She wrote upside-down on the stationery, and she apologized for the mistake.

But in truth, her upside-down words were the most right-side-up words I had read in a long time.

Her name was Paula. She wrote me the letter more than a decade ago, and it covered two sides of her notecard. I found it while cleaning our filing cabinets the other day.

When I held it in my hands, one long rubber-band of memory snapped me back to the day I got her letter.

Two days before the letter arrived in the mailbox, Paula had visited my home. She and I sat together on the couch, with crushed Cheerios underfoot. I had drawn on lipstick before she came over, but Cover Girl couldn’t cover the dark circles under my eyes. Nor could I hide the postpartum depression that had bulldozed my joy.

Paula asked to hold my crying baby.

It’s like she knew I was swimming through a soup of depression, while drowning under the hot guilt of my puny faith in God.

For some reason, my doubt felt like failure, like something that needed to be confessed. Like something I should feel terribly sorry for. So I kept my doubt walled off.

The wall crumbled the day Paula came by.

I didn’t intend to unzip my heart that day. Maybe all of my bone-tiredness had loosened my steely resolve to keep secrets. I can’t say for sure.

I do remember the softness of her eyes. The way she put her hands on my knees, like we were family. How she never swept away the crushed Cheerios with her feet. I remember mostly, how my doubt came up and out, like it was busting out of a prison.

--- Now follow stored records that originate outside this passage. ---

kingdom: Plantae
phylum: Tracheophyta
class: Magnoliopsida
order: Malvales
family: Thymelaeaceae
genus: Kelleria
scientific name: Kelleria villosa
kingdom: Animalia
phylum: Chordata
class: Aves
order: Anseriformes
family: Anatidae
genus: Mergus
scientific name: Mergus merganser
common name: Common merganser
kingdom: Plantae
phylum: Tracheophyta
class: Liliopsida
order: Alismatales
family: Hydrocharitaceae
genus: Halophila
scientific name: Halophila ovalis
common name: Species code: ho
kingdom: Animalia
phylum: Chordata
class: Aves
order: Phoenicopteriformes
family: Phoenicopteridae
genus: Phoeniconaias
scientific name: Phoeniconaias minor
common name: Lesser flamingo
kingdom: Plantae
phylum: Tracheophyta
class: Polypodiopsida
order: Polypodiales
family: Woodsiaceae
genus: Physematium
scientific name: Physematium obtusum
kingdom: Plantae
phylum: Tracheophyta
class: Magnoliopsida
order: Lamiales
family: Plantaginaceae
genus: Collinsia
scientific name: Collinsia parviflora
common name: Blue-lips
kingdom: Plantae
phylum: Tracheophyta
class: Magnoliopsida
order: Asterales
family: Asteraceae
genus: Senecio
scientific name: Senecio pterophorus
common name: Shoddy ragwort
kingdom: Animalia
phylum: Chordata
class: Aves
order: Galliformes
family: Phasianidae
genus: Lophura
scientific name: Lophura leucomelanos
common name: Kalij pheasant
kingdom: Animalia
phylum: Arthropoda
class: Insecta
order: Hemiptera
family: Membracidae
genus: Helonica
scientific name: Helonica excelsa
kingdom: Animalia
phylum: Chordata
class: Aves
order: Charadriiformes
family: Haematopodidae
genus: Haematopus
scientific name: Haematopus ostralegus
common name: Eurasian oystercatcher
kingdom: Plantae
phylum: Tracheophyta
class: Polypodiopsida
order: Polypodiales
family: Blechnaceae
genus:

A couple days afterward, her letter arrived.

“Don’t be discouraged by your doubting and empty feelings, Jennifer,” she wrote. “Even after all these years, I feel empty at times.”

I had no idea, until all these years later, how important that letter really was. And she would have had no idea how her small act of obedience—sitting down to write one letter—​would make a huge difference on the trajectory of one woman’s faith life.

Before Paula, I had feared condemnation for my doubt. But she held it gently in her hands.

These days, I hear a lot about how the church is failing people. How it’s too stodgy or irrelevant or happy-clappy or legalistic or pick-your-favorite-adjective-and-insert-it-here. No doubt, the church has been one or all of those things for many people down through the ages.

But for me on that day? Paula was church, the way church was intended to be, right in my living room, and again in my mailbox. Because she rang a doorbell. Because she picked up a pen.

It didn’t cost her more than the gas to our house, and the stamp on the envelope. And maybe a little time.

Mother Teresa once said the little things count for a lot:

“Not all of us can do great things, she said. “But we can do small things with great love.”

Small is the new big, which is good news for any of us who think that our small acts of obedience don’t amount to much.

Like Mother Teresa, Paula reminds us of this truth: it really is the little things.

 You want to make a difference today? Go ahead, think small.

Send your kid’s teacher a note of thanks. Bake cookies for your church janitor. Listen to the dreams of the woman who lives at the end of the cul de sac. Stop your car at the curb, and help your elderly neighbor pick up sticks. Send the note, and don’t fret if you write it on the card upside-down. Make the call. Pray your prayers. It matters. It really matters. 

Look: You don’t have to preach in stadiums or go viral or be a bestseller to radically alter the course of another human being’s life.

Small acts of love make a huge difference.

After that meeting with Paula all those years ago, I found a way to pluck my bravery out from under my doubt. Later, I became a leader in my church. I led community Bible studies, began a blog about my faith walk, and most recently, wrote a book to encourage other Christians who are trying to figure things out.

You won’t find Paula’s name on the spine of any books, but she’s built right into the spine of my faith story.

More than a decade ago, she wrote these words to me–

“Obviously, you are searching and studying and God is preparing you through that for what He has in store for you. Hang on—it could be a roller coaster ride but with God in charge, you’ll love it.”

She added a postscript in the corner: “Sorry I wrote this upside down.”